TR–Michael Jordan is basically my sports idol. I’m far from alone in that sentiment, so being so close to him and being around him, is there an MJ story that you could share with us?
LK-I think one of the coolest things was the year he came back from playing baseball I had an appendicitis. I was working back at Deerfield, at the practice facility. About a week into my rehab Michael started showing up and working out. He would work out on one end of the court and I would work out on the other end of the court. We would do some shooting drills together. We were shooting free throws and I remember wondering if he was really coming back. I thought it would be my chance to get a ring. Unfortunately, I kicked a field goal right between the two Three-Peats.
He asked me what I thought about him wearing number 45. The first thing that came to mind was that everyone on the planet that had one of your 23 jerseys would probably feel inclined to go buy one of your 45 jerseys, so from a money and marketing point of view it wouldn’t be a bad idea. To be on the inside when some of that stuff was developing was special.
I took my camcorder into the locker room the day he announced he was coming back. I was behind the scenes filming stuff. It was crazy. I went into the bathroom and I see these Jordan’s underneath the toilet stall in the crapper. I did a little interview with him which was pretty cool. It was actually one of the first pieces of footage. I said ‘Michael Jordan, this is Larry Krystkowiak from such and such radio station. Is there any truth to the rumor that you are coming back?’ He said ‘I’m not coming back. I am back.’ I said ‘OK. Back to the studio.’ That was minutes before he went out and told the world that he was back. Some of that stuff is pretty cool and I have a lot of fond memories of it.

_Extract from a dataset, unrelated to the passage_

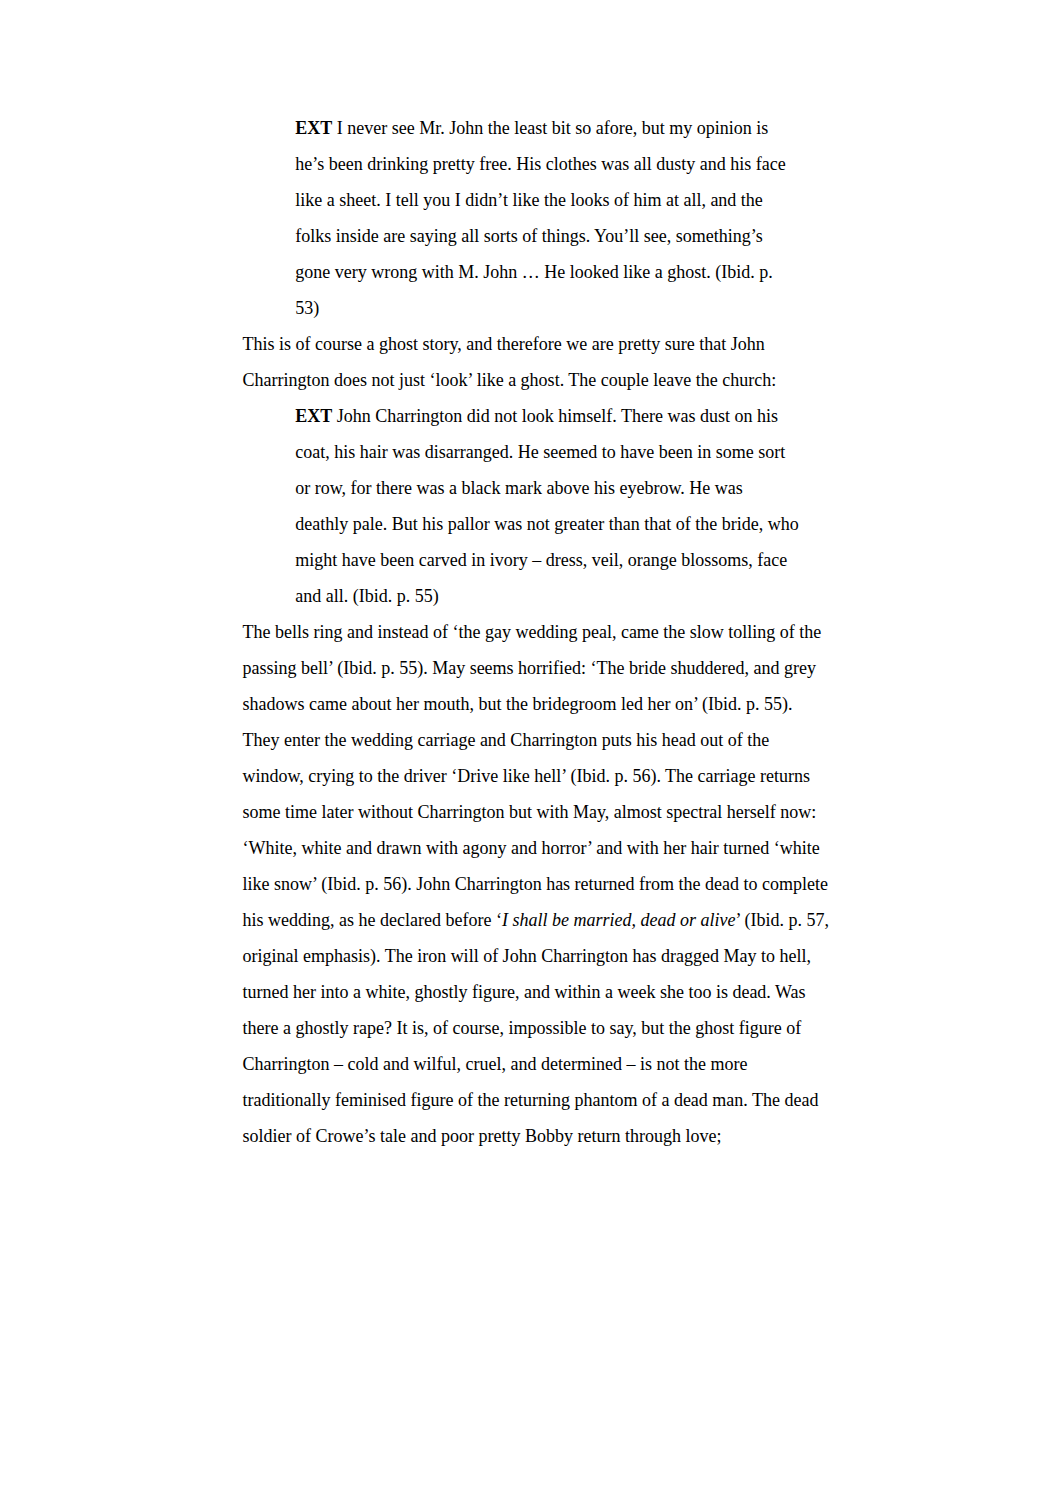EXT I never see Mr. John the least bit so afore, but my opinion is he’s been drinking pretty free. His clothes was all dusty and his face like a sheet. I tell you I didn’t like the looks of him at all, and the folks inside are saying all sorts of things. You’ll see, something’s gone very wrong with M. John … He looked like a ghost. (Ibid. p. 53)
This is of course a ghost story, and therefore we are pretty sure that John Charrington does not just ‘look’ like a ghost. The couple leave the church:
EXT John Charrington did not look himself. There was dust on his coat, his hair was disarranged. He seemed to have been in some sort or row, for there was a black mark above his eyebrow. He was deathly pale. But his pallor was not greater than that of the bride, who might have been carved in ivory – dress, veil, orange blossoms, face and all. (Ibid. p. 55)
The bells ring and instead of ‘the gay wedding peal, came the slow tolling of the passing bell’ (Ibid. p. 55). May seems horrified: ‘The bride shuddered, and grey shadows came about her mouth, but the bridegroom led her on’ (Ibid. p. 55). They enter the wedding carriage and Charrington puts his head out of the window, crying to the driver ‘Drive like hell’ (Ibid. p. 56). The carriage returns some time later without Charrington but with May, almost spectral herself now: ‘White, white and drawn with agony and horror’ and with her hair turned ‘white like snow’ (Ibid. p. 56). John Charrington has returned from the dead to complete his wedding, as he declared before ‘I shall be married, dead or alive’ (Ibid. p. 57, original emphasis). The iron will of John Charrington has dragged May to hell, turned her into a white, ghostly figure, and within a week she too is dead. Was there a ghostly rape? It is, of course, impossible to say, but the ghost figure of Charrington – cold and wilful, cruel, and determined – is not the more traditionally feminised figure of the returning phantom of a dead man. The dead soldier of Crowe’s tale and poor pretty Bobby return through love;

TR-As a young kid, whose cards did you want to collect or whose posters did you have hanging on the wall?
LK– I grew up in Montana. The Denver teams was about as close as we got. There wasn’t a lot of sports on TV growing up. I remember being blown away by Wilt Chamberlain. He was always my favorite big man, with the power and force he played the game with.
I remember when Bird and Magic played in the NBA Finals. That would have put me at 15 years old. We were playing hoops after school, prior to the championship game Monday night. One of my buddies called me Bird. We had the same first name but to be compared to someone like that, I was always a dreamer. I wanted to be a part of it. I never in my wildest dreams thought I would be on the court facing him a number of times.
I had a lot of respect for the whole league. Everyone there has a different story and strengths and weaknesses.
TR–If you could go back to your playing days and jersey swap with anyone, who would you choose?
LK– I think Dr. J was in his last year during my rookie year. That was one of those special people on and off the court that I really admired. A lot of the guys I mentioned already weren’t interested in my jersey, so we didn’t do a jersey swap but they were kind enough to give me theirs. I have an awful lot of those jerseys of very impressive people and I am proud to say that I have them.
TR–How did you become such a passionate collector of sports cards and memorabilia?
LK-One of the things that drew me a little bit closer to the hobby was the fact that I suffered some knee injuries. I was at the arena and I was at practices but I wasn’t 100% focused on trying to win games. I had a lot of idle time on my hands. I think that exposed me more to the hobby. If you are in the middle of a professional season you really don’t have a whole lot of time to jump in a collect. That was one of the bright spots about having some injuries, it drew me closer to the hobby of collecting.